It’s probably no surprise to you that paying for care can be very expensive. When providing caregiving support, you may even find that you are paying many of your loved one’s medical bills out of your own pocket. A Medicare supplement plan, also known as Medigap insurance, can fill the gaps left by traditional Medicare. Depending on the plan, it can lower copayments and coinsurance, and it may even offer benefits that extend above and beyond Medicare coverage.
About Medigap Plans
A Medicare supplement plan is a private insurance policy that works alongside traditional Medicare. Your loved one will pay a monthly premium for such policies, but she will receive additional benefits that are not offered through Medicare.
There are 10 benefits packages available to choose from, labeled as the letters A through D, F, G, and K through N. While the available plans vary by state (and sometimes by region within the state), Medicare sets strict rules about what each plan covers. This means all insurance companies who offer a Medigap Plan F, for example, must offer the same coverage and benefits.
Once you determine which plan best fits your loved one’s needs, you will still need to choose which private insurer to use. Help your senior make this choice based on premium price, personal preference, or a number of other factors.

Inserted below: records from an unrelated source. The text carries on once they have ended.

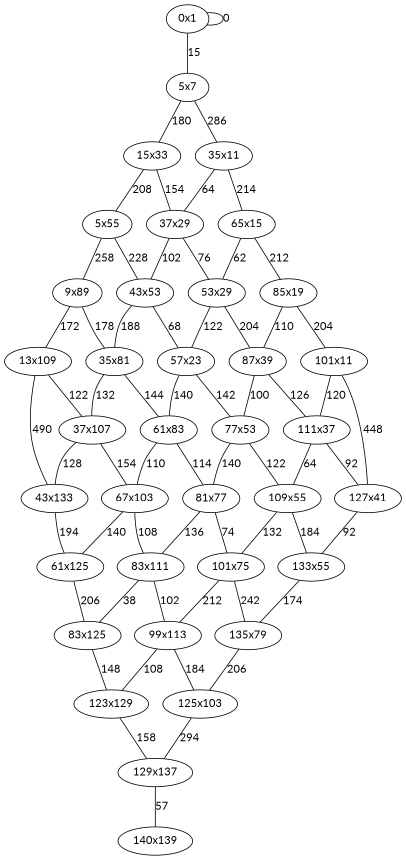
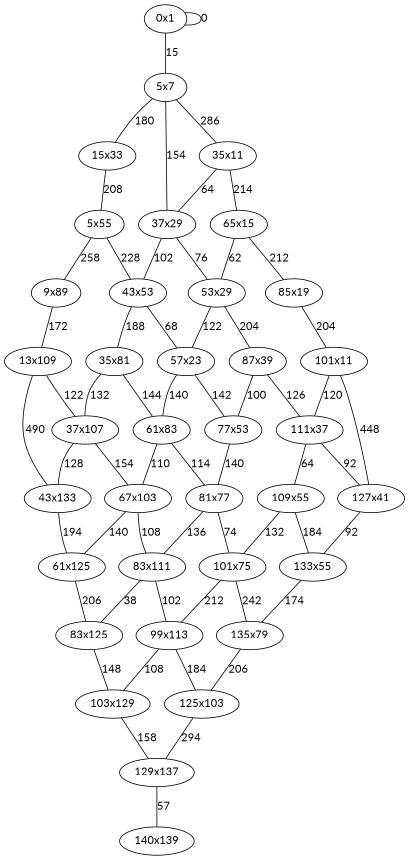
  graph {
    fontname=Lato
    node [fontname=Lato]
    edge [fontname=Lato]
    "0x1"
    "5x7"
    "15x33"
    "35x11"
    "37x29"
    "5x55"
    "65x15"
    "53x29"
    "43x53"
    "9x89"
    "85x19"
    n12 [label="57x23"]
    "87x39"
    "35x81"
    "13x109"
    "61x83"
    "77x53"
    "111x37"
    "37x107"
    "101x11"
    "67x103"
    "81x77"
    "109x55"
    "127x41"
    "43x133"
    "83x111"
    "61x125"
    "101x75"
    "133x55"
    "99x113"
    "83x125"
    "135x79"
-   "103x129" [label="123x129"]
+   "103x129"
    "125x103"
    "129x137"
    "140x139"
    "0x1" -- "0x1" [label=0]
    "0x1" -- "5x7" [label=15]
    "5x7" -- "15x33" [label=180]
    "5x7" -- "35x11" [label=286]
-   "15x33" -- "37x29" [label=154]
+   "5x7" -- "37x29" [label=154]
    "15x33" -- "5x55" [label=208]
    "35x11" -- "37x29" [label=64]
    "35x11" -- "65x15" [label=214]
    "37x29" -- "53x29" [label=76]
    "37x29" -- "43x53" [label=102]
    "5x55" -- "43x53" [label=228]
    "5x55" -- "9x89" [label=258]
    "65x15" -- "53x29" [label=62]
    "65x15" -- "85x19" [label=212]
    "53x29" -- n12 [label=122]
    "53x29" -- "87x39" [label=204]
    "43x53" -- n12 [label=68]
    "43x53" -- "35x81" [label=188]
-   "9x89" -- "35x81" [label=178]
    "9x89" -- "13x109" [label=172]
-   "85x19" -- "87x39" [label=110]
    "85x19" -- "101x11" [label=204]
    n12 -- "61x83" [label=140]
    n12 -- "77x53" [label=142]
    "87x39" -- "77x53" [label=100]
    "87x39" -- "111x37" [label=126]
    "35x81" -- "61x83" [label=144]
    "35x81" -- "37x107" [label=132]
    "13x109" -- "37x107" [label=122]
    "13x109" -- "43x133" [label=490]
    "61x83" -- "67x103" [label=110]
    "61x83" -- "81x77" [label=114]
    "77x53" -- "81x77" [label=140]
-   "77x53" -- "109x55" [label=122]
    "111x37" -- "109x55" [label=64]
    "111x37" -- "127x41" [label=92]
    "37x107" -- "67x103" [label=154]
    "37x107" -- "43x133" [label=128]
    "101x11" -- "111x37" [label=120]
    "101x11" -- "127x41" [label=448]
    "67x103" -- "83x111" [label=108]
    "67x103" -- "61x125" [label=140]
    "81x77" -- "83x111" [label=136]
    "81x77" -- "101x75" [label=74]
    "109x55" -- "101x75" [label=132]
    "109x55" -- "133x55" [label=184]
    "127x41" -- "133x55" [label=92]
    "43x133" -- "61x125" [label=194]
    "83x111" -- "99x113" [label=102]
    "83x111" -- "83x125" [label=38]
    "61x125" -- "83x125" [label=206]
    "101x75" -- "99x113" [label=212]
    "101x75" -- "135x79" [label=242]
    "133x55" -- "135x79" [label=174]
    "99x113" -- "103x129" [label=108]
    "99x113" -- "125x103" [label=184]
    "83x125" -- "103x129" [label=148]
    "135x79" -- "125x103" [label=206]
    "103x129" -- "129x137" [label=158]
    "125x103" -- "129x137" [label=294]
    "129x137" -- "140x139" [label=57]
  }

When your senior first applies for Medigap insurance, she has a six-month open enrollment period for selecting a plan. If her policy doesn’t end up being the best fit, she may have the option to change it.
Choosing a Policy
The 10 Medicare supplement plans vary widely in benefits and coverage levels. Plans F and C, the two most popular plans according to the Medicare publication Choosing a Medigap Policy, offer the most comprehensive benefits. They also typically have the most expensive premiums. On the opposite end of the spectrum are plans M and N, which are designed for healthy seniors who have fewer healthcare needs and therefore typically have the least expensive premiums. The other six plans fall in between.

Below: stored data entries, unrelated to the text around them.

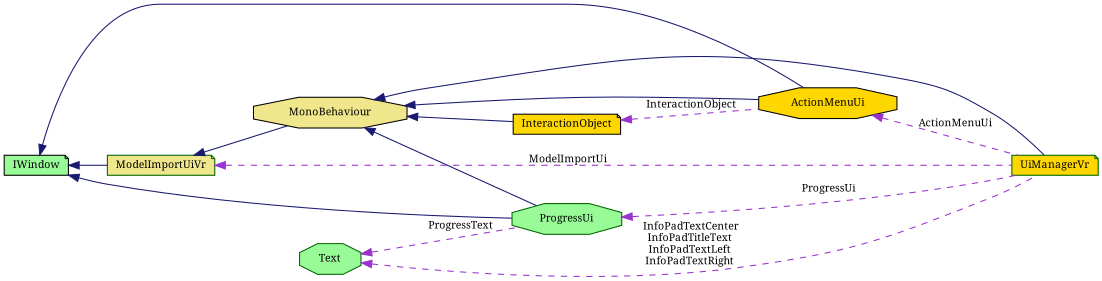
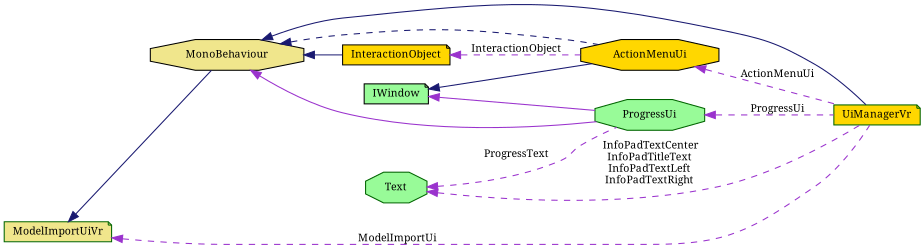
  digraph {
    fontname="Noto Serif"
    rankdir=LR
    node [color=darkgreen fillcolor=gold fontname="Noto Serif" fontsize=10 shape=note style=filled]
    edge [color=midnightblue dir=back fontname="Noto Serif" fontsize=10 labelfontname=Helvetica labelfontsize=10 style=solid]
    n1 [fontcolor=black height=0.2 label=UiManagerVr width=0.4]
    n2 [color=black fillcolor=khaki height=0.2 label=MonoBehaviour shape=octagon width=0.4]
    n3 [color=black height=0.2 label=ActionMenuUi shape=octagon width=0.4]
    n4 [color=black height=0.2 label=InteractionObject width=0.4]
    n5 [fillcolor=palegreen height=0.2 label=ProgressUi shape=octagon width=0.4]
    n6 [fillcolor=khaki height=0.2 label=ModelImportUiVr width=0.4]
    n7 [fillcolor=palegreen height=0.2 label=Text shape=octagon width=0.4]
    n8 [color=black fillcolor=palegreen height=0.2 label=IWindow width=0.4]
    n2 -> n1
-   n2 -> n3
+   n2 -> n3 [style=dashed]
    n2 -> n4
-   n2 -> n5
+   n2 -> n5 [color=darkorchid3]
    n3 -> n1 [color=darkorchid3 label=" ActionMenuUi" style=dashed]
    n4 -> n3 [color=darkorchid3 label=" InteractionObject" style=dashed]
    n5 -> n1 [color=darkorchid3 label=" ProgressUi" style=dashed]
    n6 -> n1 [color=darkorchid3 label=" ModelImportUi" style=dashed]
    n6 -> n2
    n7 -> n1 [color=darkorchid3 label=" InfoPadTextCenter\nInfoPadTitleText\nInfoPadTextLeft\nInfoPadTextRight" style=dashed]
    n7 -> n5 [color=darkorchid3 label=" ProgressText" style=dashed]
    n8 -> n3
-   n8 -> n5
-   n8 -> n6
+   n8 -> n5 [color=darkorchid3]
  }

Tips for getting the best policy for your senior’s needs while saving the most money include:
- Consider both your loved one’s current health and family history. For example, if there is a history of illness that requires long-term care, she may want to look for a policy that offers extra benefits for in-home skilled nursing help.
- Analyze all available plans. The Medicare website offers tools to help you compare plans. Among these tools, you’ll find a chart that shows what each plan covers, as well as an estimate of what the monthly premium may cost in your senior’s area.
- Remember that all Medigap plans with the same letter offer the same coverage. Once you help your senior choose the best plan for his needs, you can help him choose an insurance company based on price.
- Consider an issue-age-rated or community-rated policy to save the most money. These policies may cost more right now, but the cheaper attained-age-rated policies will increase in price as your loved one ages.
If your loved one has traditional Medicare coverage, paying extra for a Medigap policy may be worthwhile. These supplemental plans help cover the cost of deductibles, copayments, coinsurances, and other out-of-pocket payments. By learning how to compare the plans available, you’ll help your loved one choose the plan that best suits her needs and her budget.